## CHECK YOUR UNDERSTANDING
• A. Answer these questions from the Forth arithmetic excerpt, one per line:
(i) For subtraction, which stack value is subtracted from which?
(ii) What does the * word do with the two values on top of the stack?
(iii) How many instructions does i386 need to compute both /MOD results, and how does RISC-V handle them?
• B. Transcribe the Forth arithmetic excerpt beginning at the words "below it, and" and ending after the words "a huge issue.".

## DOCUMENT EXTRACT

☆ ☆ ☆ ☆ ☆

Note that for subtraction, the top of stack value is subtracted from the next element. This is
intuitive; if you rewrite the postfix expression $2\ 1\ -$ as the infix equivalent $2 - 1$, the
relationship is obvious.

\testcase{2 1}{-}{1}

<<Arithmetic words>>=
    defcode "-",1,,SUB,ADD
    pop t0                      /* b */
    pop t1                      /* a */
    sub t0, t1, t0              /* a - b */
    push t0
    NEXT

@

\texttt{*} multiplies the two values on the top of the stack, replacing them with the result.

\testcase{2 3}{*}{6}

<<Arithmetic words>>=
    defcode "*",1,,MUL,SUB
    pop t0
    pop t1
    mul t0, t0, t1
    push t0
    NEXT

@

\texttt{/MOD} is interesting: it's a combination division and modulus operator, and it's used to
define both of those words later in high-level Forth. It takes a divisor (i.e. the value we're
dividing \textit{by}) at the top of the stack, with the dividend (the value we're \textit{dividing})
below it, and leaves the remainder on top with the quotient below. So, for example, using 3 and 7 as
examples of the divisor and dividend: $7/3=2$ while $7 \mod 3 = 1$.

In i386 both results can be computed in a single instruction, but for RISC-V we need to do them
separately. This isn't a huge issue.

% TODO Compare the cycle times of i386 vs RISC-V for /MOD

\testcase{7 3}{/MOD}{1 2}

<<Arithmetic words>>=
    defcode "/MOD",4,,DIVMOD,MUL
    pop t0                      /* Divisor */
    pop t1                      /* Dividend */
    div t2, t1, t0              /* Quotient */
    rem t3, t1, t0              /* Remainder */
    push t3
    push t2
    NEXT

@

\texttt{UM/MOD} is similar to \texttt{/MOD}, but operates on unsigned values.

☆ ☆ ☆ ☆ ☆

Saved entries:

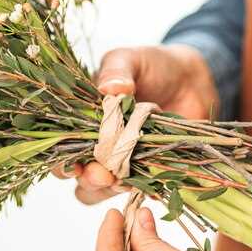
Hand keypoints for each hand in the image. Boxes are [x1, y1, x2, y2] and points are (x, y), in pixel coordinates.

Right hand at [53, 45, 219, 203]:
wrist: (191, 78)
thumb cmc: (151, 66)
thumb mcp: (130, 60)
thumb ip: (117, 70)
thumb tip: (109, 88)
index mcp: (83, 121)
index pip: (61, 149)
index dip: (62, 163)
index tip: (74, 166)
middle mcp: (99, 146)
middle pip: (81, 179)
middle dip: (88, 181)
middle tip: (103, 175)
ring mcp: (124, 161)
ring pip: (105, 190)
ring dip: (111, 190)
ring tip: (123, 182)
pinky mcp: (150, 169)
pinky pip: (142, 189)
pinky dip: (144, 190)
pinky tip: (151, 185)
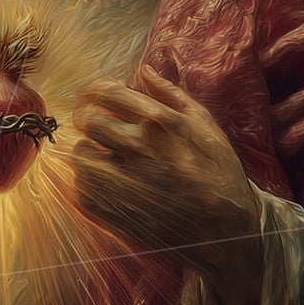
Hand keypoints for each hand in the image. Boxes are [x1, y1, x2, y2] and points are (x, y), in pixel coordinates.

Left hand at [65, 69, 263, 304]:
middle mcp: (133, 147)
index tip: (98, 98)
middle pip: (85, 119)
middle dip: (89, 118)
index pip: (104, 92)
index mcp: (156, 122)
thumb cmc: (219, 175)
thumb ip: (170, 94)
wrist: (223, 233)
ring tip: (110, 160)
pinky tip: (114, 186)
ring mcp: (117, 179)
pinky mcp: (105, 208)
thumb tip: (143, 71)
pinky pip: (81, 185)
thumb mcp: (205, 126)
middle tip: (99, 126)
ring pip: (80, 152)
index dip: (95, 92)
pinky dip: (92, 182)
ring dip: (92, 152)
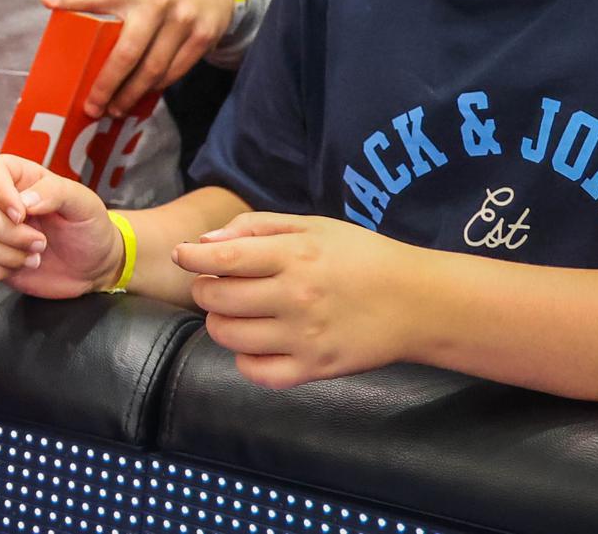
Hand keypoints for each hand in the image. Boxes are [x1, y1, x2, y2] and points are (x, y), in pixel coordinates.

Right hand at [0, 154, 117, 297]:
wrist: (92, 267)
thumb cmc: (89, 227)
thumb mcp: (84, 203)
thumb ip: (55, 192)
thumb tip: (24, 201)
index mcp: (21, 178)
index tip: (21, 214)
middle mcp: (0, 201)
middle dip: (11, 233)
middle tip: (41, 243)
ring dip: (4, 254)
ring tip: (34, 257)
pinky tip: (18, 267)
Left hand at [41, 0, 238, 117]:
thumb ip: (99, 0)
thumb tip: (48, 2)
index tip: (47, 1)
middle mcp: (157, 5)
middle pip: (128, 53)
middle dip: (108, 85)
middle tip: (94, 107)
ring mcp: (182, 22)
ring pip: (153, 70)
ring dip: (132, 94)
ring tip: (116, 108)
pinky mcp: (202, 37)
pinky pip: (175, 72)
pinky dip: (156, 87)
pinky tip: (143, 95)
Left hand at [176, 211, 424, 387]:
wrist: (417, 303)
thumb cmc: (361, 257)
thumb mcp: (313, 225)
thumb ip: (256, 227)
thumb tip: (205, 244)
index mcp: (295, 255)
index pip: (223, 260)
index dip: (191, 259)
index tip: (181, 256)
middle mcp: (296, 297)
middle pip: (217, 299)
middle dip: (205, 290)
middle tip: (216, 285)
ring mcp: (304, 337)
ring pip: (229, 336)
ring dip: (219, 323)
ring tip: (235, 312)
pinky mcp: (314, 369)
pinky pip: (257, 372)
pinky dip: (245, 359)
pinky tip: (255, 343)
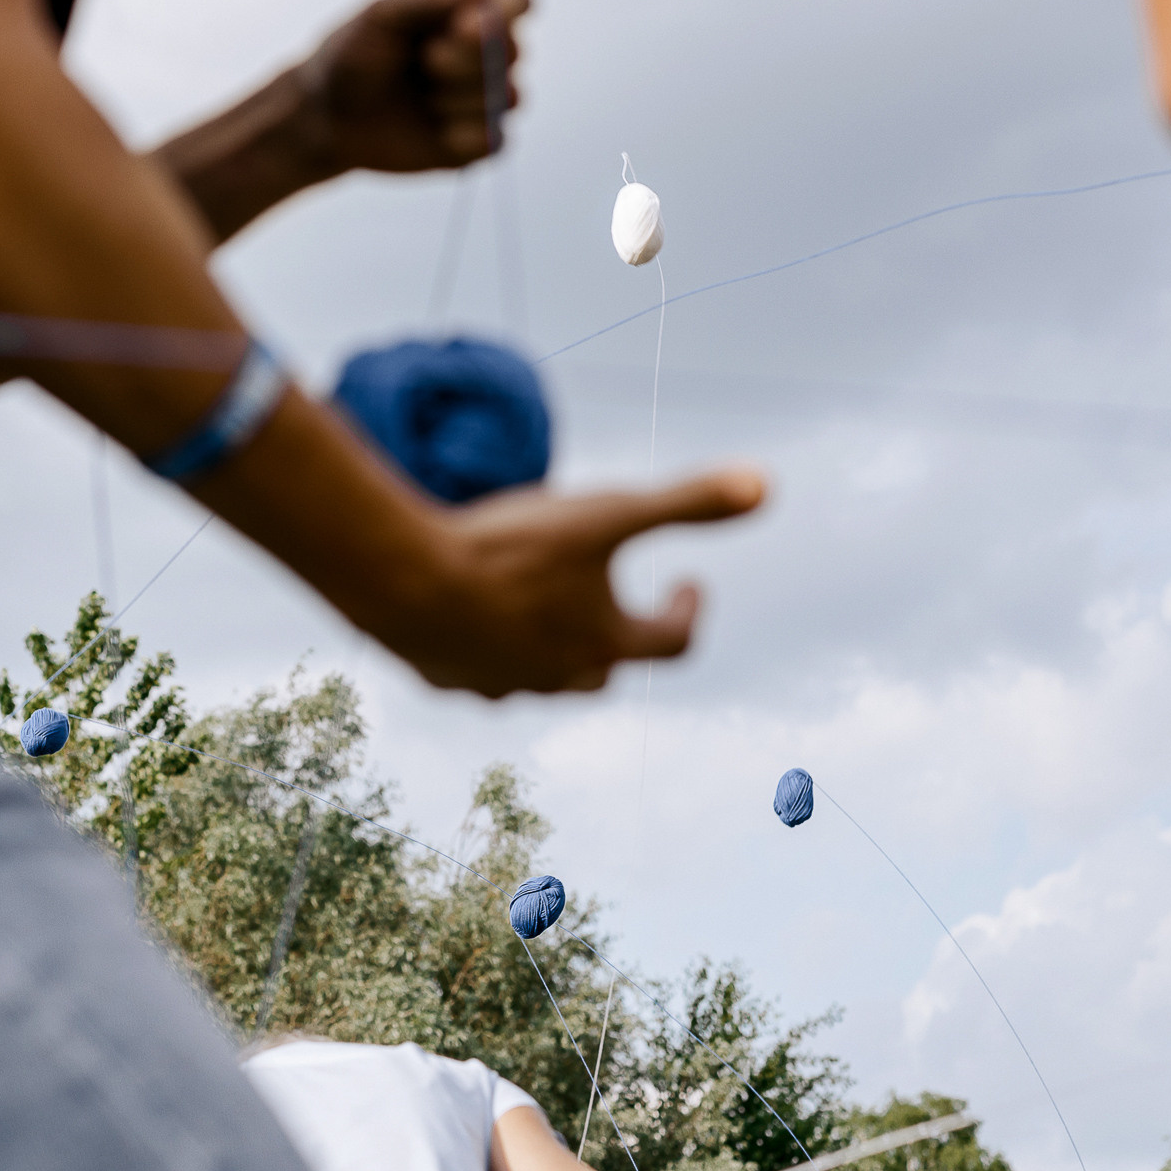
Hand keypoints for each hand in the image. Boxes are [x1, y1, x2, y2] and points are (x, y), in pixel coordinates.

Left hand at [294, 0, 530, 172]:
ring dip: (459, 98)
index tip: (463, 27)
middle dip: (468, 58)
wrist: (325, 119)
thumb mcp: (380, 15)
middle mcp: (485, 54)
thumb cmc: (350, 56)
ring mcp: (484, 100)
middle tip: (426, 61)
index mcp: (467, 11)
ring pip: (509, 97)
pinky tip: (435, 132)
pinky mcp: (476, 145)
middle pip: (514, 50)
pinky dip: (465, 136)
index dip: (505, 11)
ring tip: (423, 98)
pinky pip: (496, 142)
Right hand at [358, 467, 766, 695]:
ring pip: (543, 675)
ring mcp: (502, 686)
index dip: (689, 610)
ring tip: (543, 604)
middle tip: (615, 600)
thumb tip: (765, 484)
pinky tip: (475, 615)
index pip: (674, 643)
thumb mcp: (606, 512)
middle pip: (608, 667)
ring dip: (554, 645)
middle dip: (619, 634)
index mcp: (606, 643)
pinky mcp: (449, 682)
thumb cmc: (508, 549)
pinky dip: (491, 648)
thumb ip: (685, 502)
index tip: (689, 581)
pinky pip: (481, 673)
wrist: (404, 582)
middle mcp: (560, 677)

☆ ☆ ☆ ☆ ☆

## TASK RESPONSES
• A.
(i) The top of stack value is subtracted from the next element.
(ii) It multiplies them and replaces them with the result.
(iii) i386 computes both results in a single instruction. RISC-V computes them separately.

• B.
below it, and leaves the remainder on top with the quotient below. So, for example, using 3 and 7 as
examples of the divisor and dividend: $7/3=2$ while $7 \mod 3 = 1$.

In i386 both results can be computed in a single instruction, but for RISC-V we need to do them
separately. This isn't a huge issue.